In June, Manchester Mental Health and Social Care Trust suspended Karen Reissmann, a psychiatric nurse with more than 25 years in the profession, for allegedly bringing the trust into disrepute and misusing her time as a community psychiatric nurse. Reissman maintains she was suspended for consistently opposing cuts in social services and mental health care in Manchester.


Egyptian textile workers occupy factory

On September 25, up to 27,000 workers occupied the Misr Helwan Spinning and Weaving Company’s factory in Mahalla al-Kubra in an ongoing dispute over wages and working conditions. The plant is one of the largest state-owned textile factories in Egypt.

The workers are also demanding that the head of the company, Mohib Salah al-Din, is dismissed and the release of five of their representatives detained by police on September 24. The industrial action began on September 23.

The dispute stems from December last year when strike action resulted in the government agreeing to the workers’ demand for annual bonuses equivalent to 45 days wages. Since then the government has not fulfilled the agreement despite announcing profits of 217 million Egyptian pounds (US$39 million) for the last financial year.

The striking workers also demanded the dismissal of the representatives of the government-approved labour union who visited them at the start of the action. The following day the public prosecutor ordered the arrest of five of the workers’ representatives on charges that they incited strike action, holding an unlawful gathering and the destruction of public property.

Striking civil servants sacked in Nigeria

Civil servants in the Nigerian state of Oyo have been sacked after they went on strike. The 34,000 workers went on strike because the state government has refused to pay them the minimum wage of N9,400 (US$75) per month.
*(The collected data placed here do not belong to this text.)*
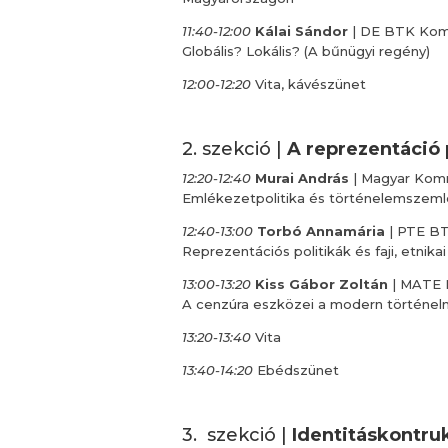
11:40-12:00
Kálai Sándor
| DE BTK Kom
Globális? Lokális? (A bűnügyi regény)
12:00-12:20
Vita, kávészünet
2. szekció |
A reprezentáció p
12:20-12:40
Murai András
| Magyar Kom
Emlékezetpolitika és történelemszeml
12:40-13:00
Torbó Annamária
| PTE BT
Reprezentációs politikák és faji, etnik
13:00-13:20
Kiss Gábor Zoltán
| MATE M
A cenzúra eszközei a modern történelm
13:20-13:40
Vita
13:40-14:20
Ebédszünet
3. szekció |
Identitáskontruk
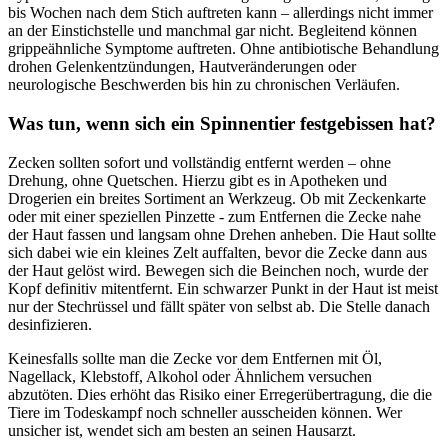
bis Wochen nach dem Stich auftreten kann – allerdings nicht immer
an der Einstichstelle und manchmal gar nicht. Begleitend können
grippeähnliche Symptome auftreten. Ohne antibiotische Behandlung
drohen Gelenkentzündungen, Hautveränderungen oder
neurologische Beschwerden bis hin zu chronischen Verläufen.
Was tun, wenn sich ein Spinnentier festgebissen hat?
Zecken sollten sofort und vollständig entfernt werden – ohne
Drehung, ohne Quetschen. Hierzu gibt es in Apotheken und
Drogerien ein breites Sortiment an Werkzeug. Ob mit Zeckenkarte
oder mit einer speziellen Pinzette - zum Entfernen die Zecke nahe
der Haut fassen und langsam ohne Drehen anheben. Die Haut sollte
sich dabei wie ein kleines Zelt auffalten, bevor die Zecke dann aus
der Haut gelöst wird. Bewegen sich die Beinchen noch, wurde der
Kopf definitiv mitentfernt. Ein schwarzer Punkt in der Haut ist meist
nur der Stechrüssel und fällt später von selbst ab. Die Stelle danach
desinfizieren.
Keinesfalls sollte man die Zecke vor dem Entfernen mit Öl,
Nagellack, Klebstoff, Alkohol oder Ähnlichem versuchen
abzutöten. Dies erhöht das Risiko einer Erregerübertragung, die die
Tiere im Todeskampf noch schneller ausscheiden können. Wer
unsicher ist, wendet sich am besten an seinen Hausarzt.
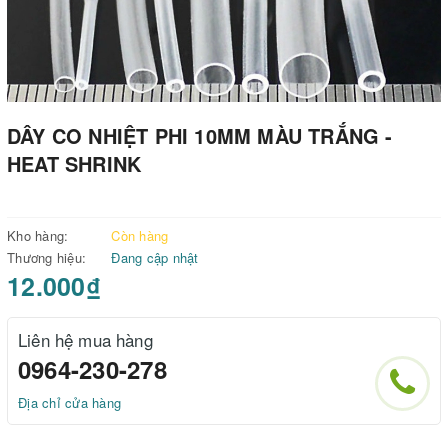
DÂY CO NHIỆT PHI 10MM MÀU TRẮNG -
HEAT SHRINK
Kho hàng:
Còn hàng
Thương hiệu:
Đang cập nhật
12.000₫
Liên hệ mua hàng
0964-230-278
Địa chỉ cửa hàng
They initially went on strike in June and returned to work after the government promised to pay them the minimum wage. But the government only paid higher grades the minimum wage and the workers began their strike again.
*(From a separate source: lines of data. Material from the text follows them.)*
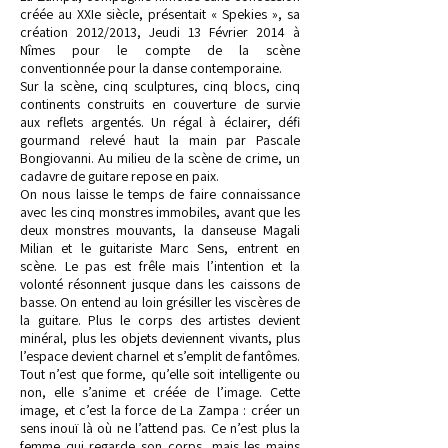
créée au XXIe siècle, présentait « Spekies », sa
création 2012/2013, Jeudi 13 Février 2014 à
Nîmes pour le compte de la scène
conventionnée pour la danse contemporaine.
Sur la scène, cinq sculptures, cinq blocs, cinq
continents construits en couverture de survie
aux reflets argentés. Un régal à éclairer, défi
gourmand relevé haut la main par Pascale
Bongiovanni. Au milieu de la scène de crime, un
cadavre de guitare repose en paix.
On nous laisse le temps de faire connaissance
avec les cinq monstres immobiles, avant que les
deux monstres mouvants, la danseuse Magali
Milian et le guitariste Marc Sens, entrent en
scène. Le pas est frêle mais l’intention et la
volonté résonnent jusque dans les caissons de
basse. On entend au loin grésiller les viscères de
la guitare. Plus le corps des artistes devient
minéral, plus les objets deviennent vivants, plus
l’espace devient charnel et s’emplit de fantômes.
Tout n’est que forme, qu’elle soit intelligente ou
non, elle s’anime et créée de l’image. Cette
image, et c’est la force de La Zampa : créer un
sens inouï là où ne l’attend pas. Ce n’est plus la
femme qui regarde son corps, mais les mains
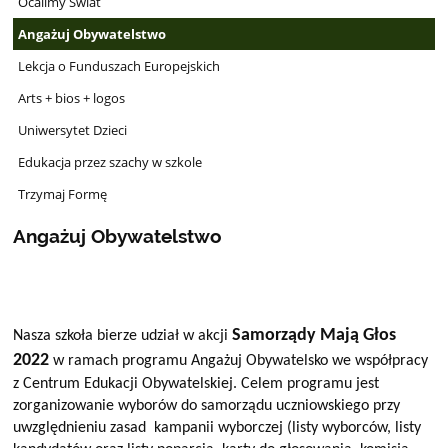
Ocalimy Świat
Angażuj Obywatelstwo
Lekcja o Funduszach Europejskich
Arts + bios + logos
Uniwersytet Dzieci
Edukacja przez szachy w szkole
Trzymaj Formę
Angażuj Obywatelstwo
Samorządy Mają Głos
Nasza szkoła bierze udział w akcji
2022
w ramach programu Angażuj Obywatelsko we współpracy
z Centrum Edukacji Obywatelskiej. Celem programu jest
zorganizowanie wyborów do samorządu uczniowskiego przy
uwzględnieniu zasad kampanii wyborczej (listy wyborców, listy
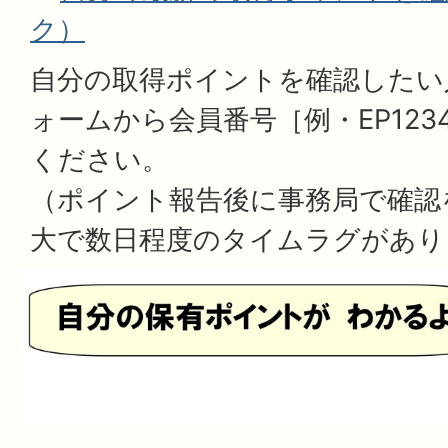
ク）
自分の取得ポイントを確認したい
ォームから会員番号［例・EP123
ください。
（ポイント報告後に事務局で確認
大で数日程度のタイムラグがあり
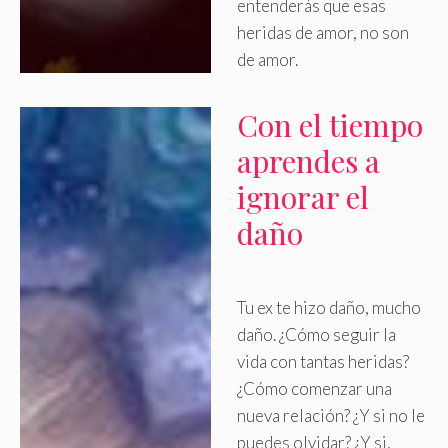
entenderás que esas
heridas de amor, no son
de amor.
Con el tiempo
aprendes a
ignorar el
daño
Tu ex te hizo daño, mucho
daño
.
¿Cómo seguir la
vida con tantas heridas?
¿Cómo comenzar una
nueva relación? ¿Y si no le
puedes olvidar? ¿Y si,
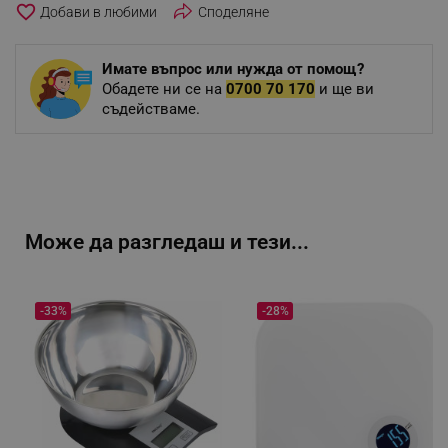
favorite_border
Споделяне
Имате въпрос или нужда от помощ?
Обадете ни се на
0700 70 170
и ще ви
съдействаме.
Може да разгледаш и тези...
-33%
-28%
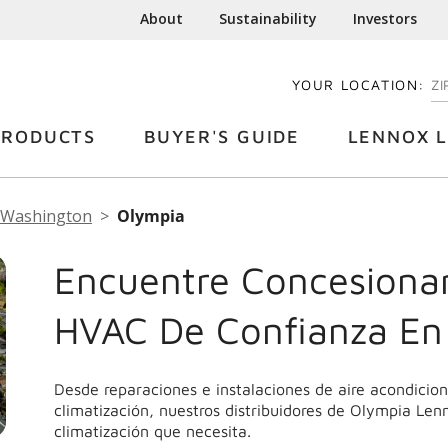
About
Sustainability
Investors
YOUR LOCATION:
EN
PRODUCTS
BUYER'S GUIDE
LENNOX L
Washington
Olympia
Encuentre Concesionar
HVAC De Confianza En
Desde reparaciones e instalaciones de aire acondicio
climatización, nuestros distribuidores de Olympia Lenn
climatización que necesita.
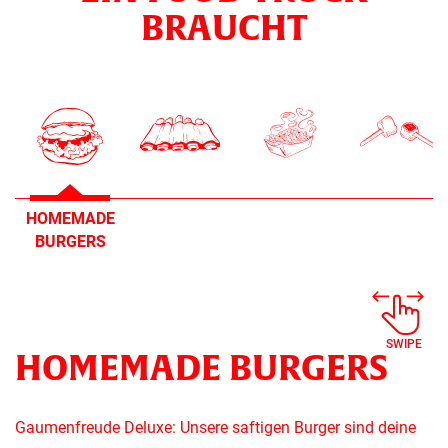
BRAUCHT
HOMEMADE
BURGERS
SWIPE
HOMEMADE BURGERS
Gaumenfreude Deluxe: Unsere saftigen Burger sind deine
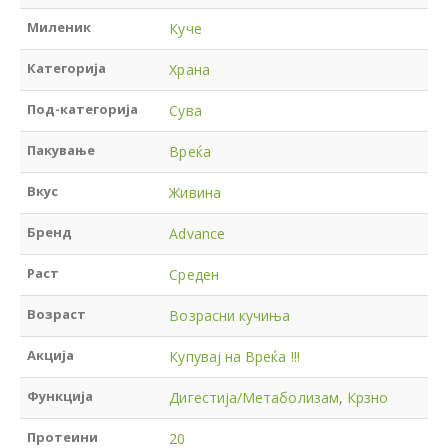
Миленик
Куче
Категорија
Храна
Под-категорија
Сува
Пакување
Вреќа
Вкус
Живина
Бренд
Advance
Раст
Среден
Возраст
Возрасни кучиња
Акција
Купувај на Вреќа !!!
Функција
Дигестија/Метаболизам
,
Крзно
Протеини
20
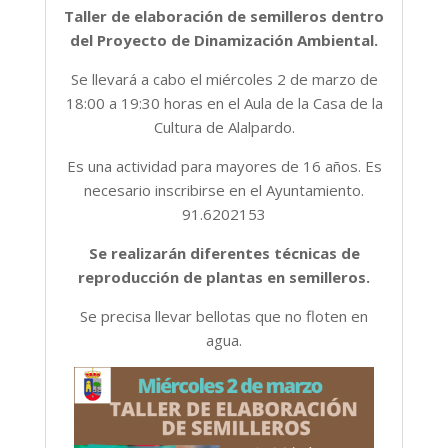
Taller de elaboración de semilleros dentro
del Proyecto de Dinamización Ambiental.
Se llevará a cabo el miércoles 2 de marzo de
18:00 a 19:30 horas en el Aula de la Casa de la
Cultura de Alalpardo.
Es una actividad para mayores de 16 años. Es
necesario inscribirse en el Ayuntamiento.
91.6202153
Se realizarán diferentes técnicas de
reproducción de plantas en semilleros.
Se precisa llevar bellotas que no floten en
agua.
Workers say that they have been subjected to threats from thugs hired by the People’s Democratic Party (PDP) in Oyo. A group of 15,000 civil servants gathered outside the union’s headquarters in Agodi chanting anti-government slogans.

Traditional rulers have met with the state governor, Adebayo Alao-Akala, in an attempt to negotiate a settlement.
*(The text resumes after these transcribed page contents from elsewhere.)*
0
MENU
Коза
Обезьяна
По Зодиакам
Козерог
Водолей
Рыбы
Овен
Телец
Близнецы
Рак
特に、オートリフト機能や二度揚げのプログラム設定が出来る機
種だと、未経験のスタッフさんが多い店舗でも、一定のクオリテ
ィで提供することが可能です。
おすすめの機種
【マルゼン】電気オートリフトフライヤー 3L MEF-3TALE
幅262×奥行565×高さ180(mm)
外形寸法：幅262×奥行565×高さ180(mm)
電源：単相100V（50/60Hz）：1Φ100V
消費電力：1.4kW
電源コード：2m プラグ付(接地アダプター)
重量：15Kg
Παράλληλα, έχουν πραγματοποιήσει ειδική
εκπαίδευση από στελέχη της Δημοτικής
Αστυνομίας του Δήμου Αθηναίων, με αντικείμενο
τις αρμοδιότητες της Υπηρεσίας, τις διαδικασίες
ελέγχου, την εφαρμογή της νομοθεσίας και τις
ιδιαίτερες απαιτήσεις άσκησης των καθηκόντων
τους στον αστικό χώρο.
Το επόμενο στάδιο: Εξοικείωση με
Construction workers locked out in South Africa

Workers building the Green Point Stadium for the 2010 World Cup have been locked out by their employers, Murray & Roberts and WBHO (Pty) Ltd. The employers’ action follows a strike over transport to the site.

“We have to catch buses near the site,” a worker identified as Patrick told reporters. “It’s the same as walking here; nothing has changed. We wanted money at first and they gave us buses instead. Some of us live in Khayelitsha and Nyanga, which is far.”

The 1,500 workers went on strike twice in August over the same question. The issue blew up again on September 21. On-site project director Andrew Fanton warned that if the workers did not return to work they could face disciplinary action and dismissal. “It’s definitely having a negative impact,” he said.

Speaking for the National Union of Mineworkers, regional organiser Susan Deers criticised the company for negotiating in bad faith.

“This is not merely about a travel allowance, it’s transport in general. The issue is the pick-up points. The workers want to be picked up at the Cape Town station, taken to Green Point and back, but the pick-up is somewhere in Buitengracht, which is eight minutes from the station,” said Deers.

The employers promised to provide transport from new pick-up points on September 24, but none appeared. When the workers threatened further action the employers issued a formal lockout notice.